CAPE CANAVERAL SPACE FORCE STATION — After two delays this week, SpaceX saw a successful launch of a European broadcast satellite Thursday evening.


What You Need To Know

  • The launch took place from Space Launch Complex 40 at Cape Canaveral Space Force Station

  • The SES company's ASTRA 1P will provide TV channels to parts of Europe

The mission was set to launch from Space Launch Complex 40 at Cape Canaveral Space Force Station. Poor weather conditions this past Tuesday and Wednesday forced SpaceX to scrub the launch twice.

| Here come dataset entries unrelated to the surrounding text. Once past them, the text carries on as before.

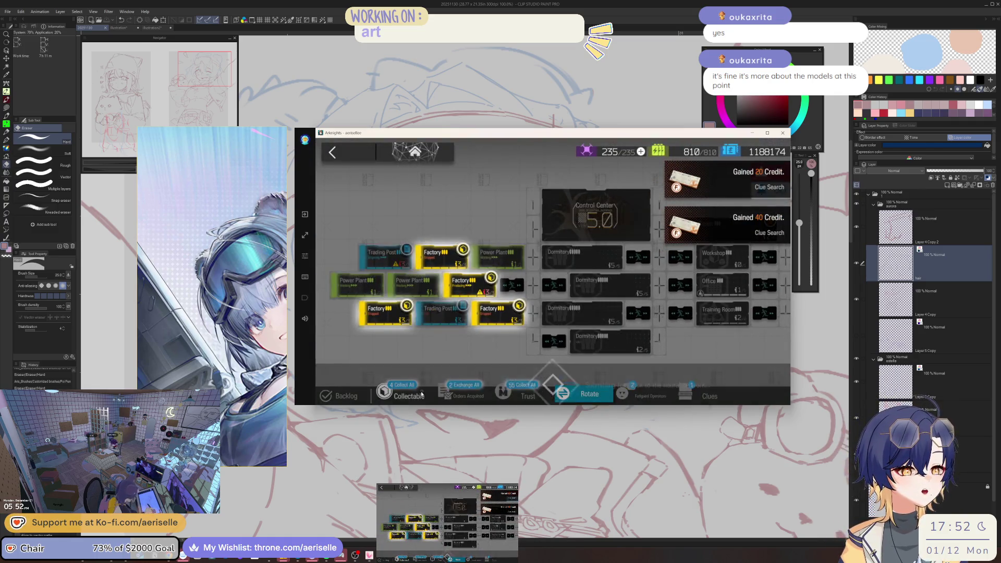
click(422, 393)
click(421, 392)
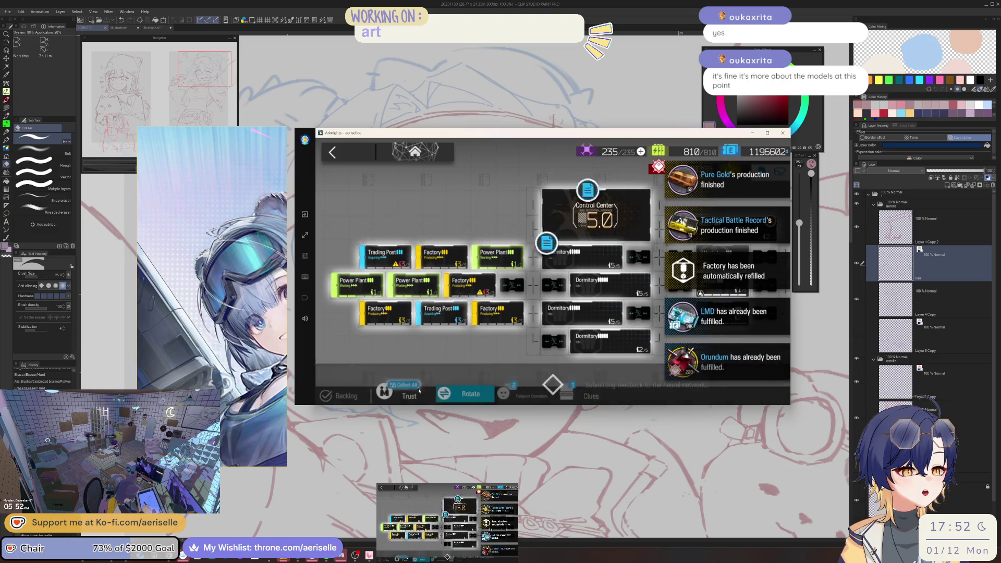
Rotate tired operators, then place a Blacksteel clue in slot 3 and a Penguin Logistics clue in slot 2
click(420, 392)
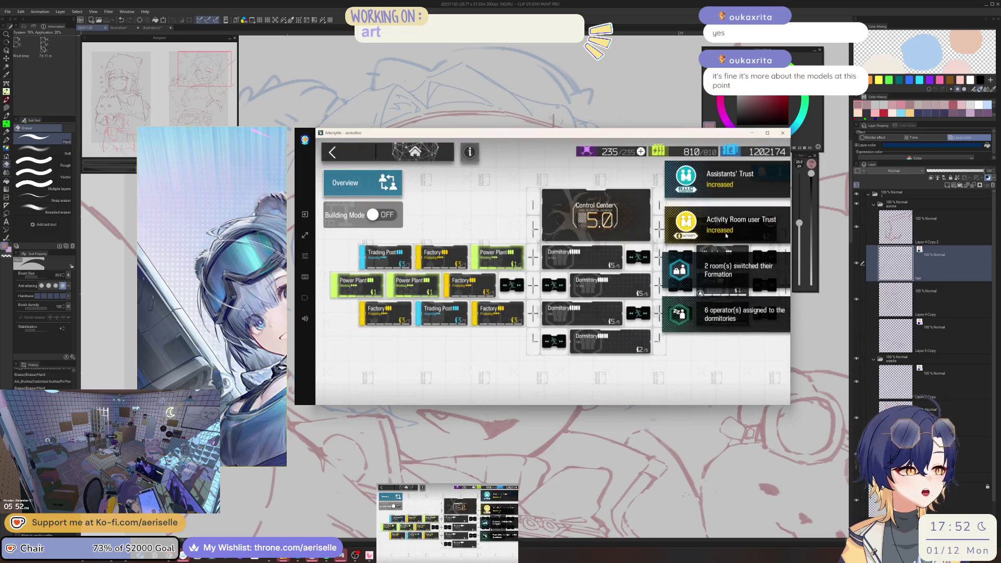
click(645, 322)
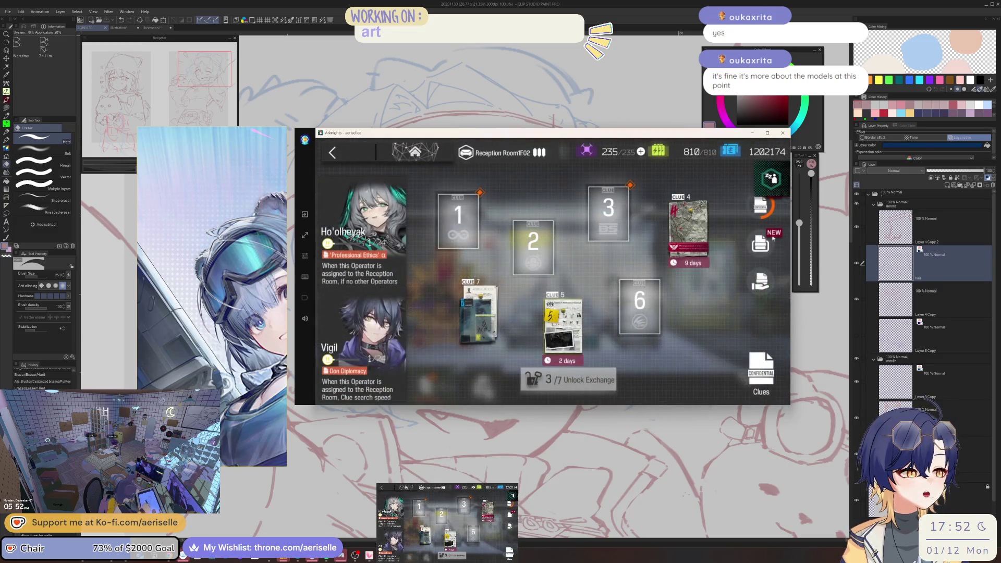
click(757, 244)
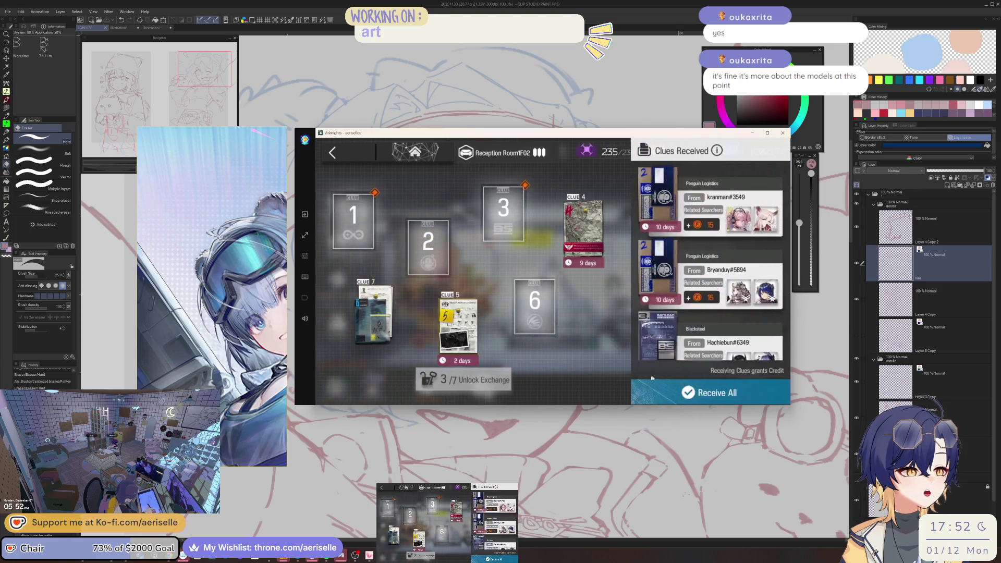
click(510, 233)
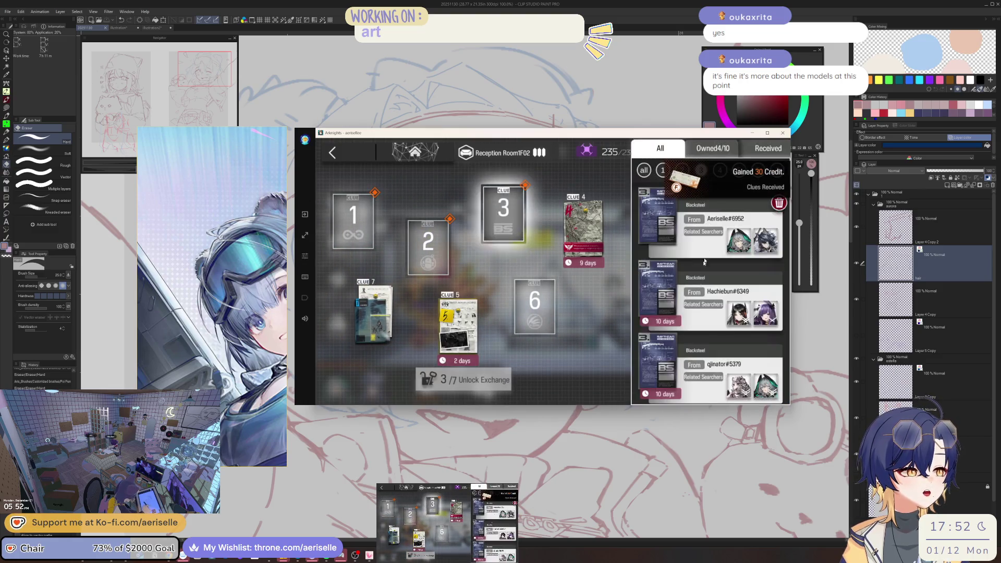
click(709, 295)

SpaceX's Falcon 9 rocket is carrying SES's ASTRA 1P satellite to geosynchronous transfer orbit, the company stated.  

Going up

This marked Falcon 9's first-stage booster B1080’s ninth mission. The eight missions it completed previously are quite impressive, including two crewed assignments.

  1. ESA’s Euclid telescope
  2. Ax-2 crew mission
  3. Starlink 6-11 mission
  4. Starlink 6-24 mission
  5. Ax-3 crew mission
  6. CRS-30 mission
  7. Starlink 6-52 mission
  8. Starlink 6-62 mission

After the stage separation, the first-stage rocket landed on the droneship Just Read the Instructions in the Atlantic Ocean.

About the mission

SES, a Luxembourg-based telecommunications company, stated the ASTRA 1P is a wide-beam satellite that will provide private and public broadcasters across Germany, France and Spain with satellite TV channels.

“ASTRA 1Q, a next-generation digital satellite with both wide beams and high-throughput spot beams, will be able to support direct-to-home … operations like ASTRA 1P,” stated SES in a 2021 press release.

The Ku-band satellite will find a geostationary home at 19.2 degrees East.

SES contracted Thales Alenia Space to build the ASTRA 1P and another satellite, the ASTRA 1Q.